Starting from a composite score and filtering within it is faster. Openbook condenses financial metrics into factor scores and then into two headline ratings on a 0 to 100 scale: a Reward score for how attractive the fundamentals and valuation look against sector peers, and a Risk score for how much downside the balance sheet, volatility and earnings stability imply.
Because every company is scored on the same basis, you can rank the whole universe in one click and apply two or three filters on top, rather than spending fifteen minutes on filter archaeology. The methodology sets out exactly how the drivers are calculated, which matters when you are deciding whether to trust a number you did not compute yourself.
Four screens you can build in under two minutes
Concrete recipes. Adjust the thresholds to taste, and treat them as starting points rather than gospel.
The contrarian value screen
For unloved businesses that are still fundamentally sound.
- Value score: above 70
- Quality score: above 50
- Net debt / EBITDA: below 2.5x
- Market cap: above £250m, as a liquidity floor
- Sort by Reward score, descending
The quality and leverage filters do the essential work. Cheap-and-deteriorating is a value trap; cheap-and-stable is a value opportunity. Without those two conditions you will simply surface the market's genuine disasters, of which London has a steady supply.
The quality compounder screen
Businesses that reinvest at high rates of return and grind higher over years.
- Return on equity: above 15%
- Operating margin: above 12%
- Revenue growth, three year: above 8%
- Risk score: below 40
- Sort by Growth score, descending
Expect this screen to return expensive companies. That is the point. You are looking for durability and accepting that you will pay for it. Whether the growth rate justifies the multiple is a valuation question, not a screening one.
The dividend income screen
For the income portion of an ISA, where the real danger is chasing a yield straight into a cut.

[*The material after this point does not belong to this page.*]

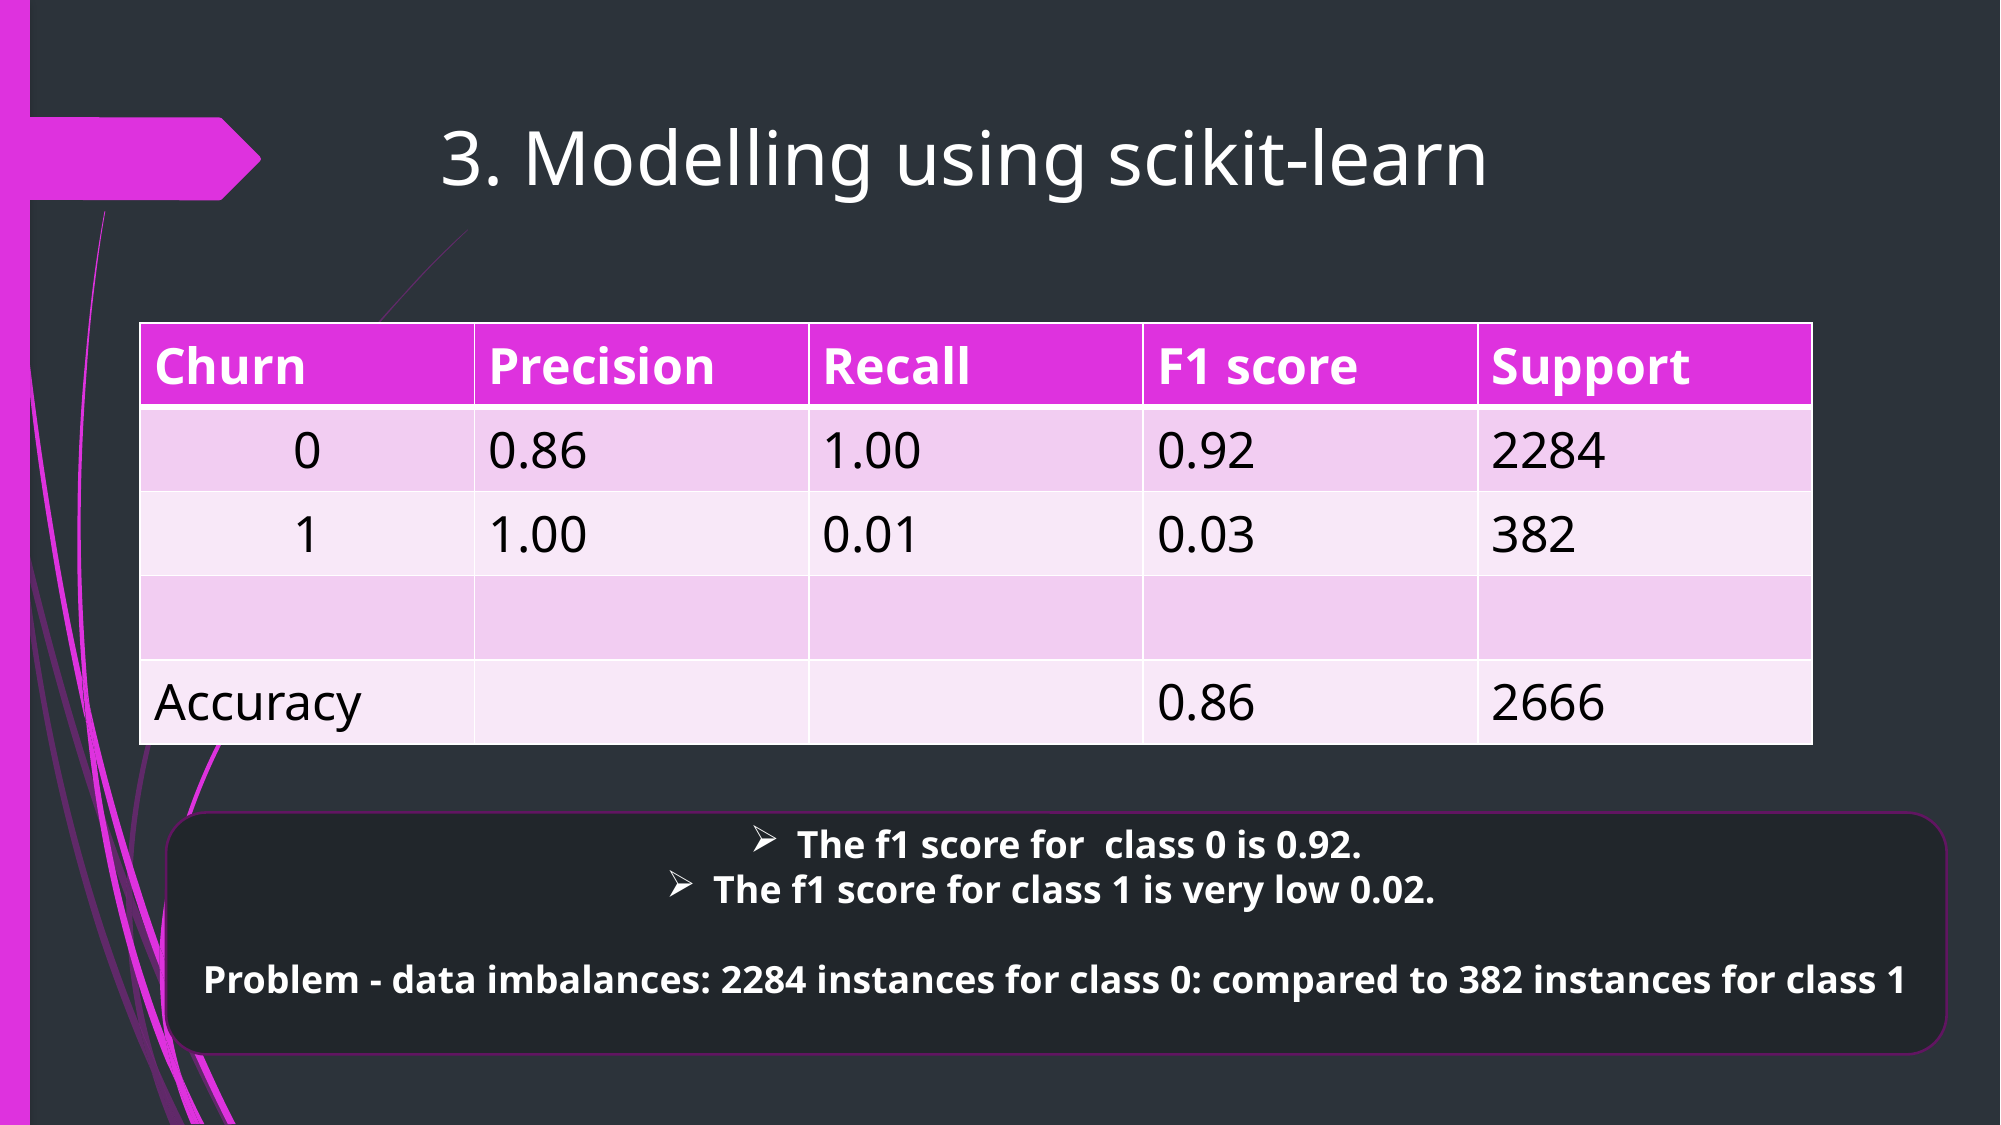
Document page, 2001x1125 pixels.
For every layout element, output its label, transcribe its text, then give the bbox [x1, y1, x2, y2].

- Dividend yield: between 3.5% and 8%, where the upper bound is a filter and not an oversight
- Payout ratio: below 75%
- Free cash flow: positive for three consecutive years
- Balance sheet strength: above average
A double-digit yield on a UK share is usually the market pricing in a cut rather than offering you a gift. Capping the upper bound removes most of them before they waste your afternoon.
The momentum screen
For shorter timeframes, where you are acting on relative strength.
- Momentum score: above 80
- Price above both the 50-day and 200-day moving averages
- Average daily volume: above 500,000 shares
- Market cap: above £100m
The volume filter is non-negotiable on the UK market, and doubly so on AIM, which is full of names carrying spreads wide enough to eat a week's gain on entry. If you cannot exit a position inside a single day's normal volume, it does not belong on a momentum shortlist no matter how good the chart looks.
How Openbook screens the UK market
The screener covers the LSE and AIM alongside international markets, with the pricing conventions handled properly, so a 245p share is treated as 245p. The same factor framework is applied to every company, which means the score you see on the screener is the identical score you see on the stock page. Nothing switches frameworks between the two.
From a shortlist, the sequence that works is to read the score drivers rather than the score, check the risk rating for the reason behind it, compare the survivors side by side, and only then go deep on the two or three names that are left. A brilliant idea that takes your financials weighting to 45% is not a brilliant idea, which is what the portfolio tracker is for.
If you want the wider landscape first, our stock analysis guide covers what to do with a company once the screener has handed it to you.
The bottom line
The point of screening the UK market is not to find the answer. It is to eliminate the seventeen hundred companies that were never going to be the answer, so your limited research time goes somewhere useful. Pick three or four filters that reflect what you actually believe, apply them consistently, and handle the pence.